*** Begin section ***
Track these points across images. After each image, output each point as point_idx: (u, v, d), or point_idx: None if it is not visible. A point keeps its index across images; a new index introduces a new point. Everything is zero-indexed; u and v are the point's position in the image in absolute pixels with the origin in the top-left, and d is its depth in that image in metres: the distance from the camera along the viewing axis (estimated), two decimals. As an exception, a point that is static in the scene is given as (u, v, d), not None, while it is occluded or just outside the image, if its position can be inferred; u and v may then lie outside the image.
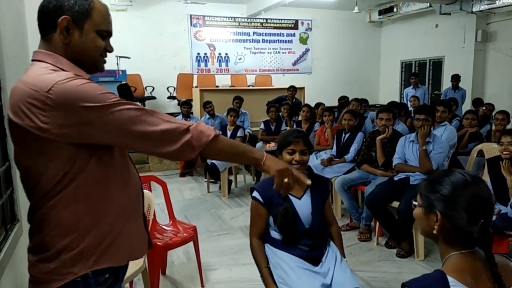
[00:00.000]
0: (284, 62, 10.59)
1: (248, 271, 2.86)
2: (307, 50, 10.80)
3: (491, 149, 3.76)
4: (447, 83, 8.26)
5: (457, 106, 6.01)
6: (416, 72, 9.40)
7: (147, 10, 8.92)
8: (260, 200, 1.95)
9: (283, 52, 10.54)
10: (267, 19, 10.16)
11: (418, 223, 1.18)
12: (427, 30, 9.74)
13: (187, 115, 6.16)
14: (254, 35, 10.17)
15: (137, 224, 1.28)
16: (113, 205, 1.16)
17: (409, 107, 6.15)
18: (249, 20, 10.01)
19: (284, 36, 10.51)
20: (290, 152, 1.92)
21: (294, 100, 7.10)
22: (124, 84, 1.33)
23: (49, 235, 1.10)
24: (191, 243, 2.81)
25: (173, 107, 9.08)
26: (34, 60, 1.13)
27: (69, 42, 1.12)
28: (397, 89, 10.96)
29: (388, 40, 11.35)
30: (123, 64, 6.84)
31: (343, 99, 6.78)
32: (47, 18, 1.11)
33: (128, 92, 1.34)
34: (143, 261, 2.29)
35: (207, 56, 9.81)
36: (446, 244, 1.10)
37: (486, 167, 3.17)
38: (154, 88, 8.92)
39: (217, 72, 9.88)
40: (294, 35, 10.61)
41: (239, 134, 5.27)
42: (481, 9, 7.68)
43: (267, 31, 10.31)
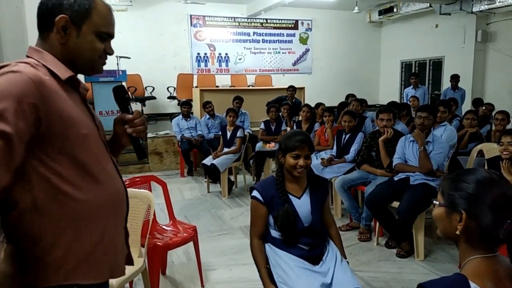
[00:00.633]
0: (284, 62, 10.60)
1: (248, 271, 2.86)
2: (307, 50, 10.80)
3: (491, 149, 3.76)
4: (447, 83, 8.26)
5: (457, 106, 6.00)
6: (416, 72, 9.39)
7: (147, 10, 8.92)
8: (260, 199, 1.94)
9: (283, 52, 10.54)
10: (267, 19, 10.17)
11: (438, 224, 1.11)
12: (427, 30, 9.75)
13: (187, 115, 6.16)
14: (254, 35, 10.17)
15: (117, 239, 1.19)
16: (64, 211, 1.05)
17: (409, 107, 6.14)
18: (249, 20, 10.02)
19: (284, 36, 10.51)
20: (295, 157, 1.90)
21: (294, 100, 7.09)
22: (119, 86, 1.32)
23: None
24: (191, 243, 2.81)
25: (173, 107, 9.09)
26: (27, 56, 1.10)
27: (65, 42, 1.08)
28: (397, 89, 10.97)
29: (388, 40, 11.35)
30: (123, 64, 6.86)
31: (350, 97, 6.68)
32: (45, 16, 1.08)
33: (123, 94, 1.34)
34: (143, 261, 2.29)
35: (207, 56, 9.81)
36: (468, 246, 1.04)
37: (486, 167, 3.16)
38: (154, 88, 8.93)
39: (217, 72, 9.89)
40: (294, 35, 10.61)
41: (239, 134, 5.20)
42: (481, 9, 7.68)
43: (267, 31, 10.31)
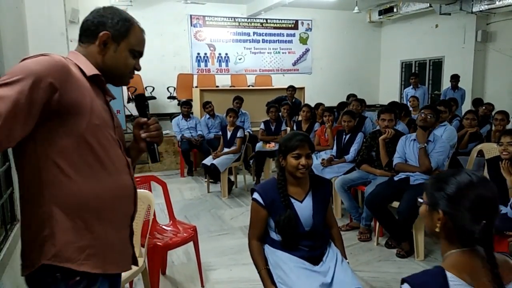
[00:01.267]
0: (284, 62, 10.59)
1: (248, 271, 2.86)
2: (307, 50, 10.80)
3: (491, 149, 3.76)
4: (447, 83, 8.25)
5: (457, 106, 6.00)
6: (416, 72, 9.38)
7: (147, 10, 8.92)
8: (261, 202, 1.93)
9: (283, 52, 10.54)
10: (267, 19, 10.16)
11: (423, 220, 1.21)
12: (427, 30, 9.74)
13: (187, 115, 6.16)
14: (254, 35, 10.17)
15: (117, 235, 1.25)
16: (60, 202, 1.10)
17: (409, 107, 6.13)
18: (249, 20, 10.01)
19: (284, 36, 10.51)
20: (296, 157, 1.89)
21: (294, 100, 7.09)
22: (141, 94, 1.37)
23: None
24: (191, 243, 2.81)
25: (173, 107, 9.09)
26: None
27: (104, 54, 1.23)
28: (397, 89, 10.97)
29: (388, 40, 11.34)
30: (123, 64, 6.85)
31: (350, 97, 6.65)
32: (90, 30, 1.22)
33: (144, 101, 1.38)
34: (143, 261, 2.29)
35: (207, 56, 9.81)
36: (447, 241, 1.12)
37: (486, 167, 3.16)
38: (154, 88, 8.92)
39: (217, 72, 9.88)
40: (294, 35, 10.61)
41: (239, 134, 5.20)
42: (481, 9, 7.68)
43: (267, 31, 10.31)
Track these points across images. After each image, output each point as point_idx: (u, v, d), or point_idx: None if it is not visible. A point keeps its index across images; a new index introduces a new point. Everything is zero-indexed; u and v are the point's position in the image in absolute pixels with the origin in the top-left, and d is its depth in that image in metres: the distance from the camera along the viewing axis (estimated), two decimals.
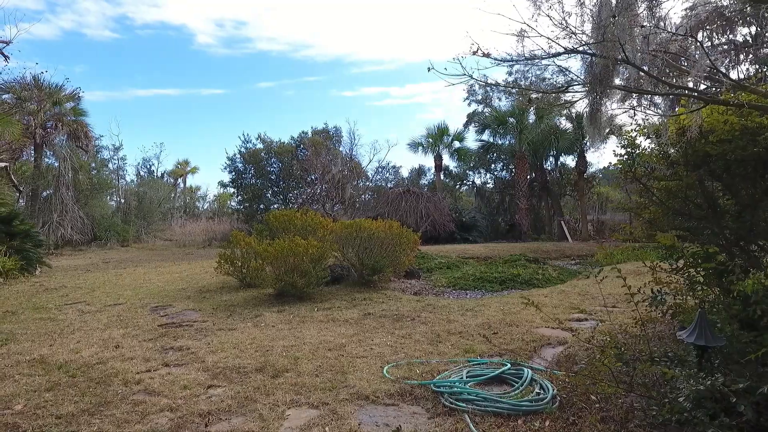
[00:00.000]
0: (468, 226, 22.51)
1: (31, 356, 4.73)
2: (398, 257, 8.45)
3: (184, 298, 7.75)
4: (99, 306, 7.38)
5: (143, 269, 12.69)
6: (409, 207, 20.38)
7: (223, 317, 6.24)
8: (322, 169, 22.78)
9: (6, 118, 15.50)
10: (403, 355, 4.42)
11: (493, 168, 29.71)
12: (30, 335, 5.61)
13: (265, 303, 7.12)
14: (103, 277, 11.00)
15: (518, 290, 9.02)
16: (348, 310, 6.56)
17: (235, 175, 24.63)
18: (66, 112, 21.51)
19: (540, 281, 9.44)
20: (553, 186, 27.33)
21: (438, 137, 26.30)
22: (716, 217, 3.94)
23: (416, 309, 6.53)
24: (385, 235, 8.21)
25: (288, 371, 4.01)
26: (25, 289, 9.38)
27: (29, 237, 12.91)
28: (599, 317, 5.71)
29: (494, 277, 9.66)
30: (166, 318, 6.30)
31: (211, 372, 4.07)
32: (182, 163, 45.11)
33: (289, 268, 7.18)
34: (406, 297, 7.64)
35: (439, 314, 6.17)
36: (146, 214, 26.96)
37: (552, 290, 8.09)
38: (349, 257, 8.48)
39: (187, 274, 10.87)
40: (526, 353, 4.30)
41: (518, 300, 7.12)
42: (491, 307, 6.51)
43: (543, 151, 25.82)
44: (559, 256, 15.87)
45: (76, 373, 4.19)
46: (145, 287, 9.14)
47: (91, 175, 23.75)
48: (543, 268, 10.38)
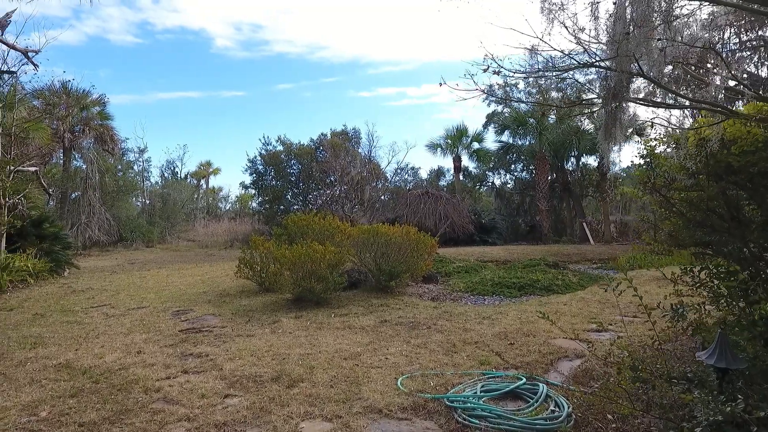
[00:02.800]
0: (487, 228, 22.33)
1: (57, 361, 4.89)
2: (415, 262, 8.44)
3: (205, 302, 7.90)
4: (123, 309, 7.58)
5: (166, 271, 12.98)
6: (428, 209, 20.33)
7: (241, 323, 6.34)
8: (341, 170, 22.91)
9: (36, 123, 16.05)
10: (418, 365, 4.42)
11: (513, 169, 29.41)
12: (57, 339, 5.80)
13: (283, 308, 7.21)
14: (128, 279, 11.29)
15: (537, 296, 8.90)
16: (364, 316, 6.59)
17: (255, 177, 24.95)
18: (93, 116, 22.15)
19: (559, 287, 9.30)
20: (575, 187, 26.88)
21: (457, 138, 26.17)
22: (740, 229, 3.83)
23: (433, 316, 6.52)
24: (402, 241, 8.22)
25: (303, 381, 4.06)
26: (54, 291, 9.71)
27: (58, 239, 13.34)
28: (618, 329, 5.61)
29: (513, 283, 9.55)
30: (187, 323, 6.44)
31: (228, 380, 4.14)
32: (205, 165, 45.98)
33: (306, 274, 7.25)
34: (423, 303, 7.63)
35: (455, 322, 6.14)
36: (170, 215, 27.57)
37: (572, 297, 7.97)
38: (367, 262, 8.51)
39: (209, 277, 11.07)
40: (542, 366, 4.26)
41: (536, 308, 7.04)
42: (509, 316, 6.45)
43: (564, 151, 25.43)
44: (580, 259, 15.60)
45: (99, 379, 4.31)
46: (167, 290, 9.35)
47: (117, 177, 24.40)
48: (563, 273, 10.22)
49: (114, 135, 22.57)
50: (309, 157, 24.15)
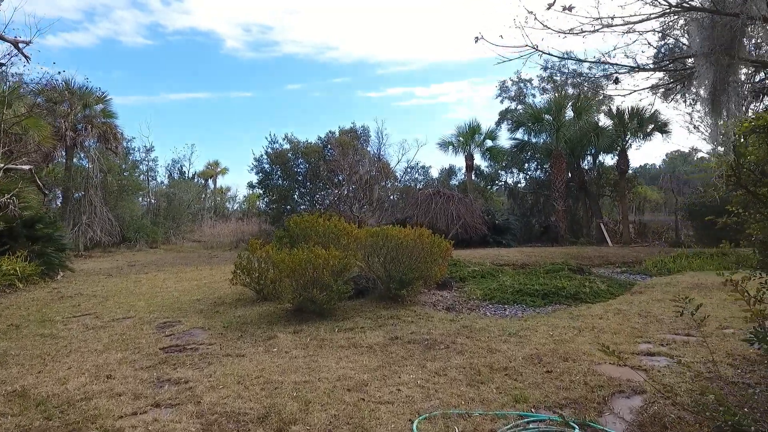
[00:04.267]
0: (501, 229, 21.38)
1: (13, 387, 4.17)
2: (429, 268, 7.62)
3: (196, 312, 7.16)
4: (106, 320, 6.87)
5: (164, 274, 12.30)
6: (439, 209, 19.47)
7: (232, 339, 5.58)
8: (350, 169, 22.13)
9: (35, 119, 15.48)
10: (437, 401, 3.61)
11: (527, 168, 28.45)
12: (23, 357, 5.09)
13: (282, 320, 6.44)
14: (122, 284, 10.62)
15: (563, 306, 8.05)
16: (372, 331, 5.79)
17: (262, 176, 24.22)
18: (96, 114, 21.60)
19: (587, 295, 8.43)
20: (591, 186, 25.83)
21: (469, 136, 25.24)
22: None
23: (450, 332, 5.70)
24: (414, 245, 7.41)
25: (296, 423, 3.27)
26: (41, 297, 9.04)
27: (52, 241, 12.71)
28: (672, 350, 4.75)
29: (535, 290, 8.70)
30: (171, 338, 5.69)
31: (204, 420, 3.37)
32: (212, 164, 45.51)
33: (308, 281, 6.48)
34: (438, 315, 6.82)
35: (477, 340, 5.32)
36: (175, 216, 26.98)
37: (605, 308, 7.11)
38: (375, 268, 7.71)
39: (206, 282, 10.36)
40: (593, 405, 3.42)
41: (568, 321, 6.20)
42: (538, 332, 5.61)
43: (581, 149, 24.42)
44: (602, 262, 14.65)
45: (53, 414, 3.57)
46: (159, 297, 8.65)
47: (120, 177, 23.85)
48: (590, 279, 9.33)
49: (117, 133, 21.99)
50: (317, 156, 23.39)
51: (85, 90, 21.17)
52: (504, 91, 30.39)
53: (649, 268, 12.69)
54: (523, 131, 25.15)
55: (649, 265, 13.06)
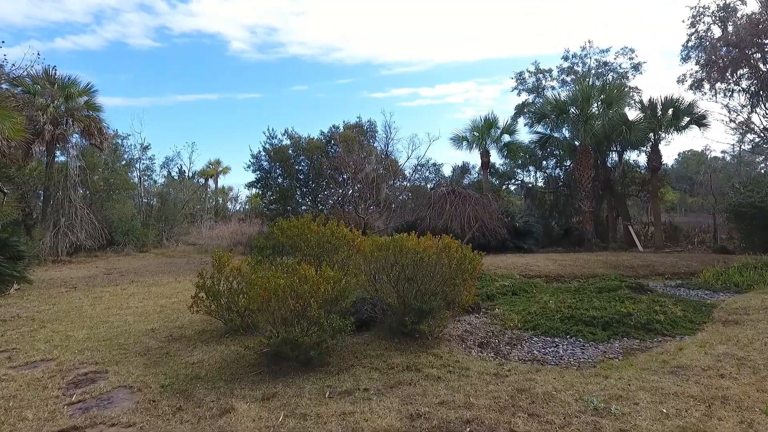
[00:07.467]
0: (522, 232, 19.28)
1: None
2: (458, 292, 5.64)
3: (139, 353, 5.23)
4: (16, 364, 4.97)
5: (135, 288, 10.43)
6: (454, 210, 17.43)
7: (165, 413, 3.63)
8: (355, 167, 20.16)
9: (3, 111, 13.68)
*** End section ***
_Problem to work on_
The stretch of entries above that starts with the line containing "43: (543, 151, 25.82)" and goes on through the line containing "48: (543, 268, 10.38)" is to be transcribed exactly, and no other line is to be transcribed.

_Output for this exercise_
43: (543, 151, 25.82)
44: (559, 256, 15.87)
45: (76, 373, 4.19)
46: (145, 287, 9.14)
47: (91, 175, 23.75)
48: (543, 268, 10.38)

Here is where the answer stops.